Heme is an essential cofactor for almost every organism in all kingdoms of life. Heme proteins perform a wide range of important biological functions including oxidative metabolism, sensing of diatomic gases, cellular differentiation, gene regulation, protein translation and targeting, and microRNA processing. Heme proteins have also played a unique role in driving our understanding of the structure-function relationship in proteins. Heme proteins remain important model systems to advance our understanding of how nature enables the same cofactor to play vastly different functional roles by careful tuning and coupling of the electronic and vibrational degrees of freedom of the heme and its protein environment. The molecules and mechanisms of heme synthesis, transport, trafficking and signaling remain poorly understood, largely due to the lack of in vivo imaging probes for heme9. This proposal aims to advance our understanding of heme proteins and their diverse biological roles on length scales spanning the molecular to the cellular level. At the molecular level, the proposal aims to uncover design principles used by nature to achieve heme protein functionality, using newly developed multidimensional spectroscopy tools to probe the protein environment and its interactions with the heme cofactor. At the cellular level the proposal aims to exploit the rich multidimensional spectroscopic signatures of heme in its different ligation and redox states as modes of molecular contrast for endogenous multiphoton heme imaging. Specifically the objectives of the proposal are:
Aim
1) Perform the first 2D electronic spectroscopy measurements on heme proteins to uncover functionally-important dynamics for ligand sensing and electron transfer Aim
2) Demonstrate new modes of contrast for in vivo endogenous multidimensional contrast microscopy (MCM) of heme redox and ligand-bound states The two aims of this proposal are highly complementary: the spectroscopic signatures identified in Aim 1) will enable optimization of the contrast to be used for cellular imaging in Aim 2).

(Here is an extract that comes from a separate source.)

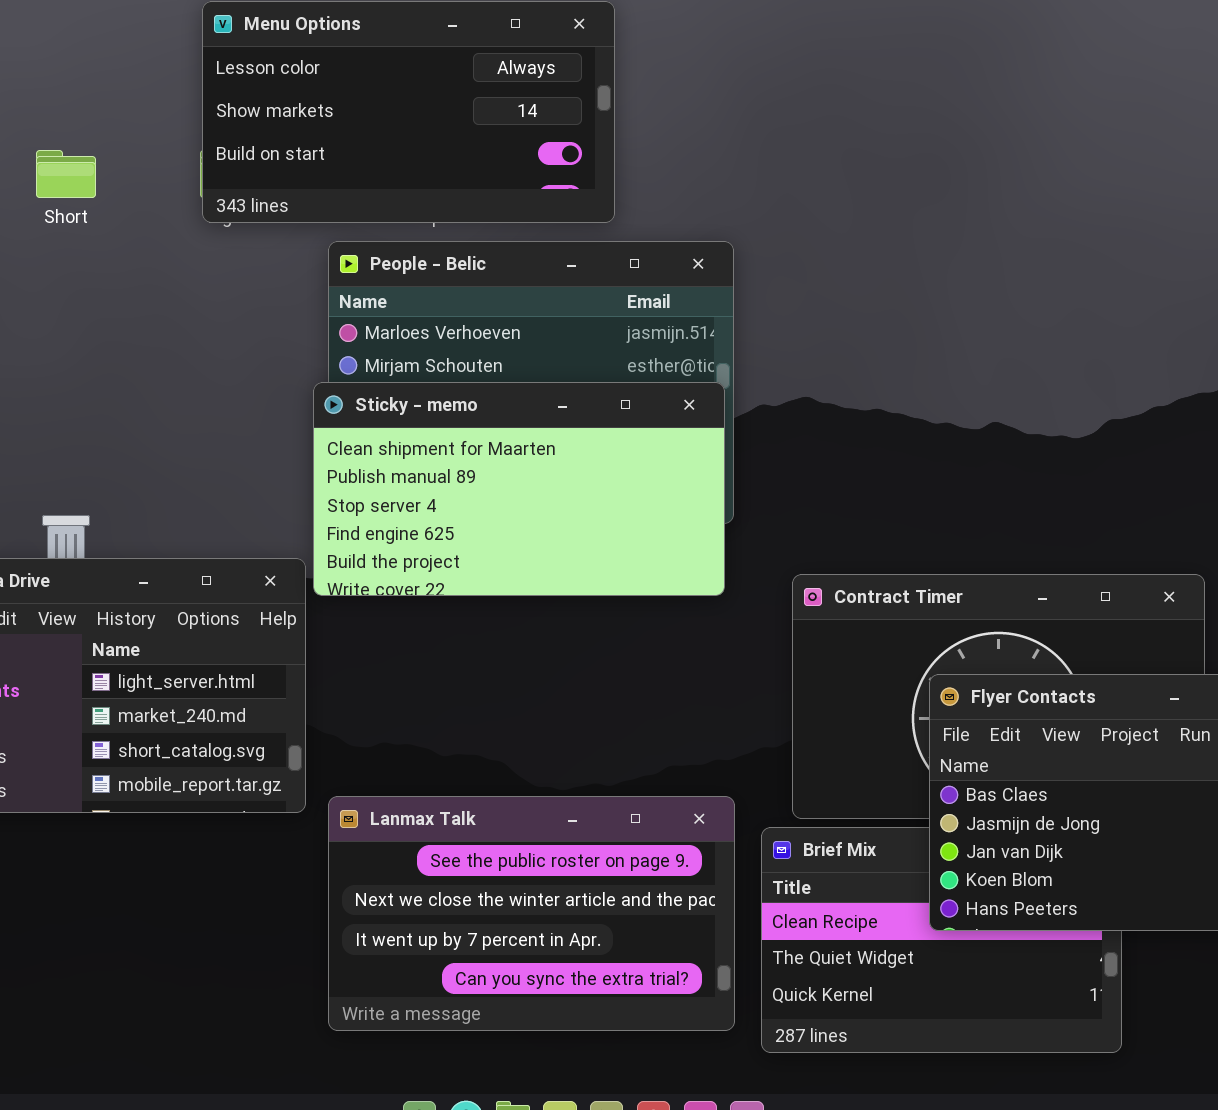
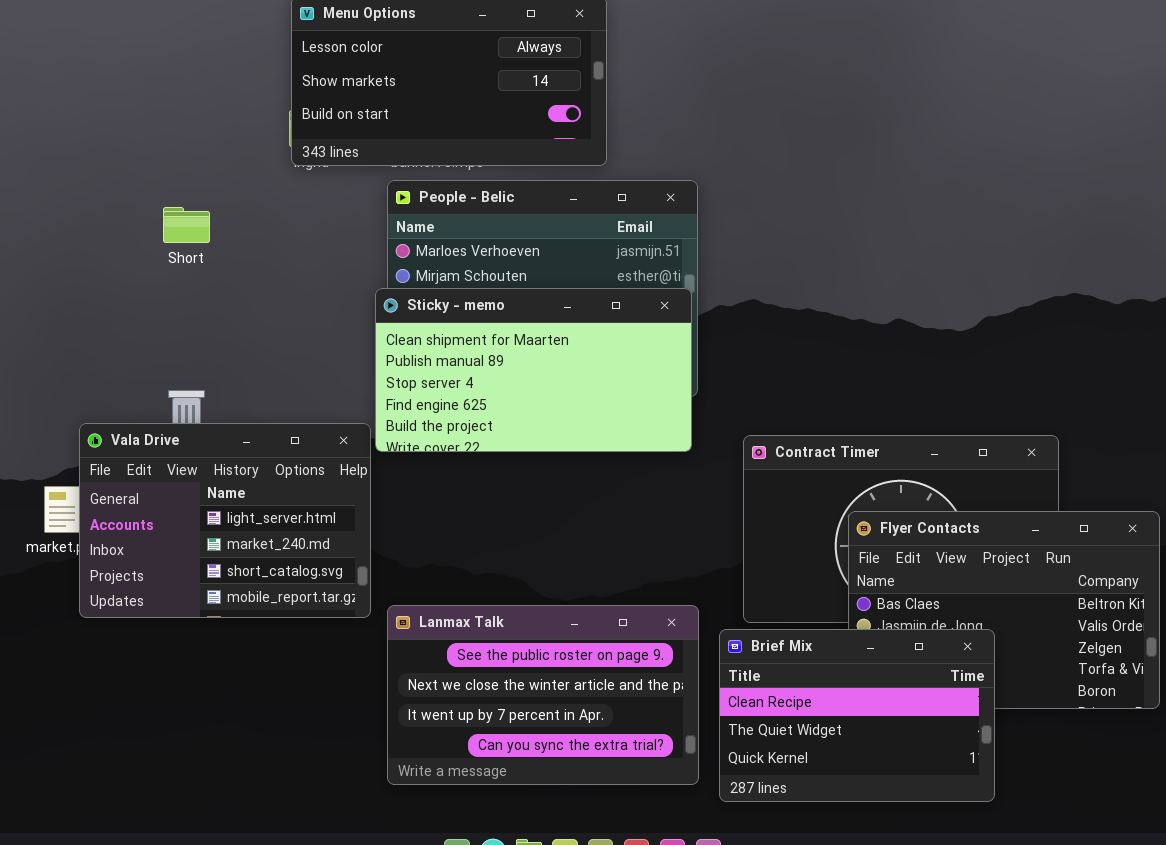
Short: [36,150,96,198] -> [163,207,210,243], moved
Brief Mix: [761,827,1122,1053] -> [719,629,995,802], raised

The proposed measurements will challenge theoretical and computational approaches to capture the observed quantum and non-equilibrium phenomena. With an understanding of the key design elements of biological systems that exploit quantum effects to optimize their function, it may be possible to mimic such design principles in artificial materials for energy capture, conversion and human use. The proposed research supports technological advances in application areas of interest to the United States Air Force, including bio-molecular and atomic imaging below the diffraction limit, biologically inspired new innovative and novel materials, human performance and enhanced computational development for future Air force needs.